Thursday, November 08, 2007

Estranha em Mim...

vagueias sem saber aonde esse caminho te leva. trazes as mãos geladas da brisa que trespassa o nevoeiro que se instalou em ti. olhas o que te rodeia com a calma e a tranquilidade de quem já aprendeu a não esperar muito. na verdade, não esperas sequer. vives e ponto final.

mesmo assim não desistes. e ainda te esforças por acreditar e confiar mais. aprendeste que nem tudo é preto ou branco e que, muitas vezes, o cinzento pode ser uma boa opção.

Tuesday, November 06, 2007

a Casa...

foi como se estivesse à minha espera.

com uma prudência ansiosa e silenciosa, olhei em redor e fotografei longamente as paredes vazias e os móveis que ansiavam por companhia. e assim me deixei ficar, finalmente, sem pressas nem palavras, pois estragariam o momento.

queria sentir-me parte daquele espaço (que também é parte de mim). e fundir-me num embalo prolongado e demorado.

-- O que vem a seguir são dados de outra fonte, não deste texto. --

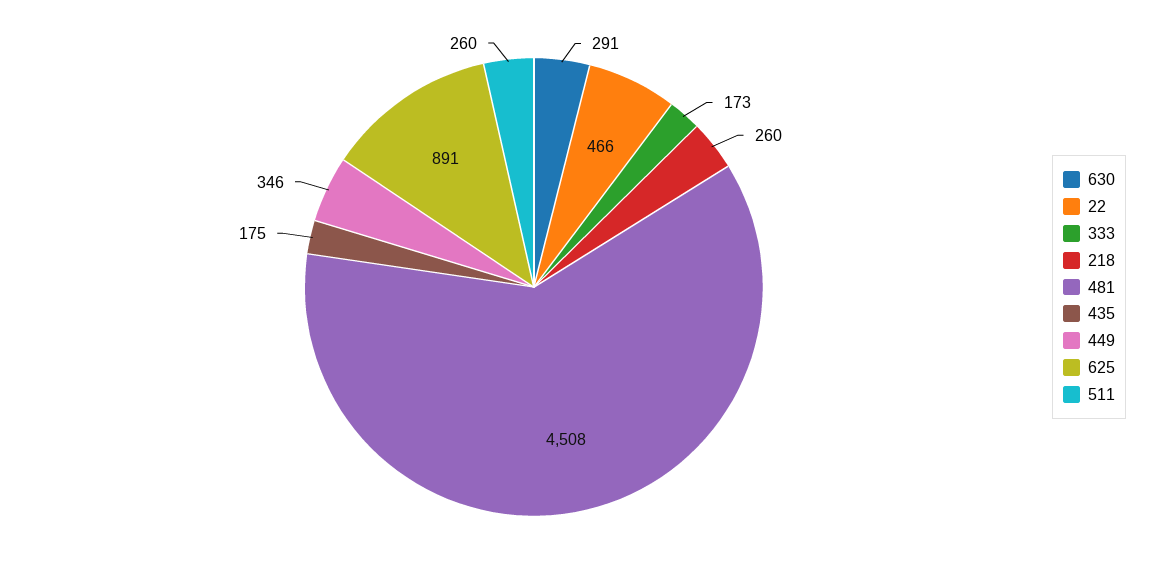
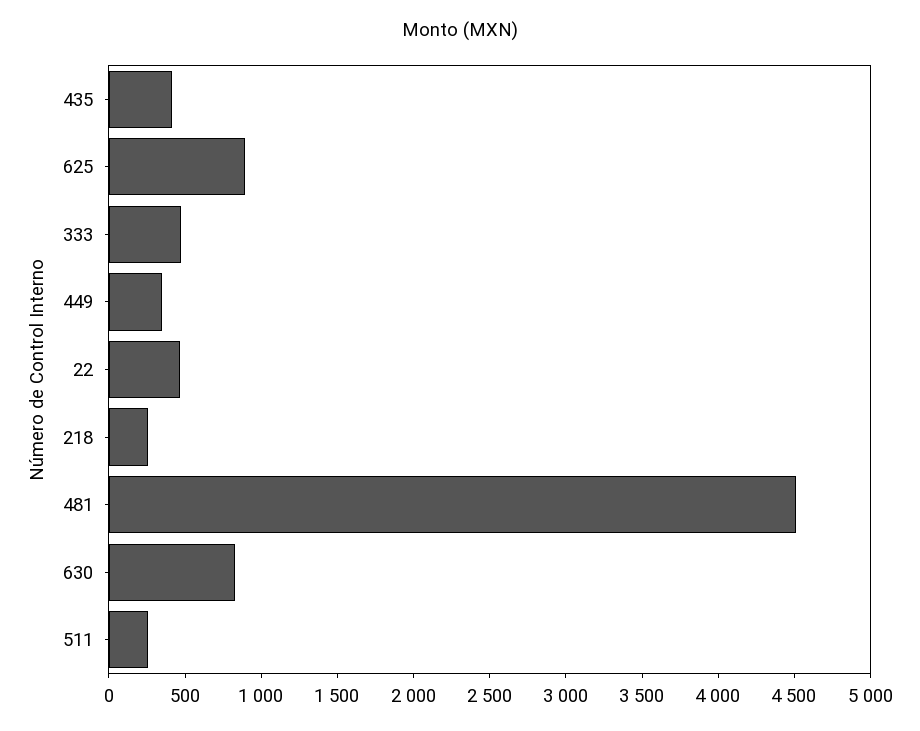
  {
-   "630": 291,
+   "630": 800,
    "22": 466,
-   "333": 173,
+   "333": 500,
    "218": 260,
    "481": 4508,
-   "435": 175,
+   "435": 400,
    "449": 346,
    "625": 891,
    "511": 260
  }

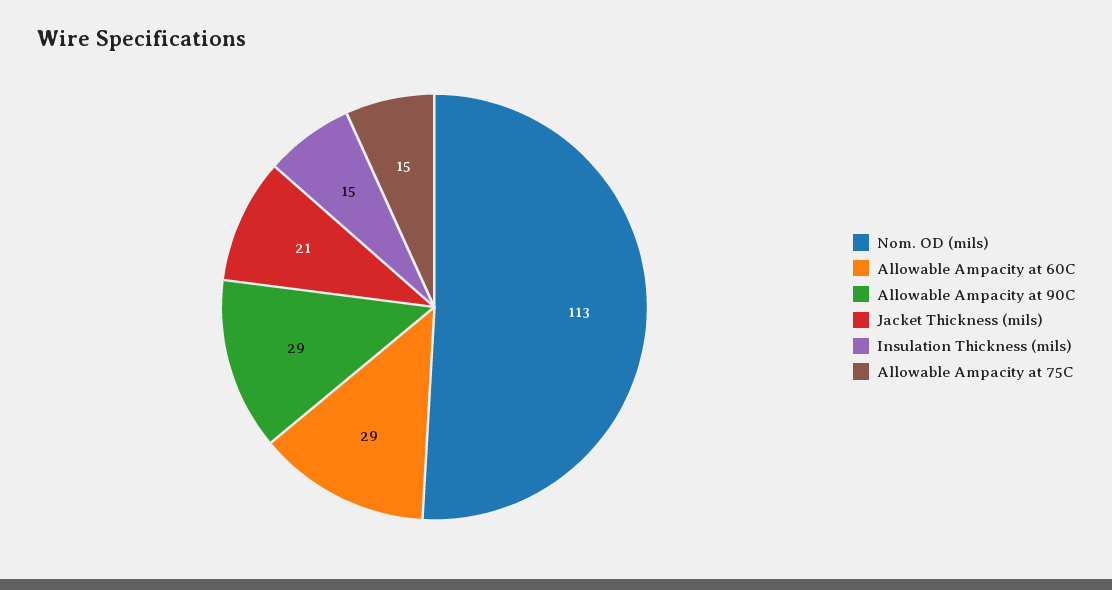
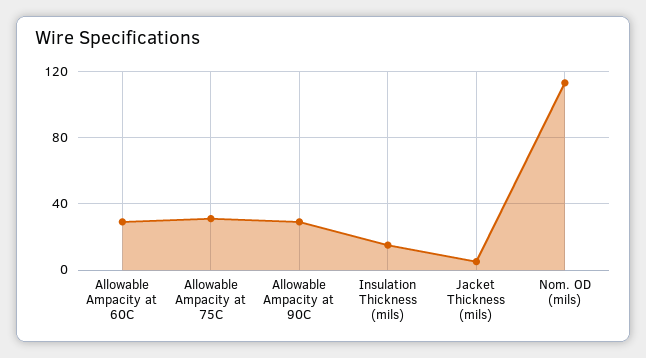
  {
    "Nom. OD (mils)": 113,
    "Allowable Ampacity at 60C": 29,
    "Allowable Ampacity at 90C": 29,
-   "Jacket Thickness (mils)": 21,
+   "Jacket Thickness (mils)": 5,
    "Insulation Thickness (mils)": 15,
-   "Allowable Ampacity at 75C": 15
+   "Allowable Ampacity at 75C": 30
  }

não me lembro quanto tempo passou, nem o que entretanto se presenciou fora daquelas paredes. tudo o que importava verdadeiramente estava ali. apercebi-me então que a vida em estado bruto era "aquilo". a vida com tudo o que vou aos poucos recuperando e com o que vou descobrindo. a vida, agora, nesta casa (a minha).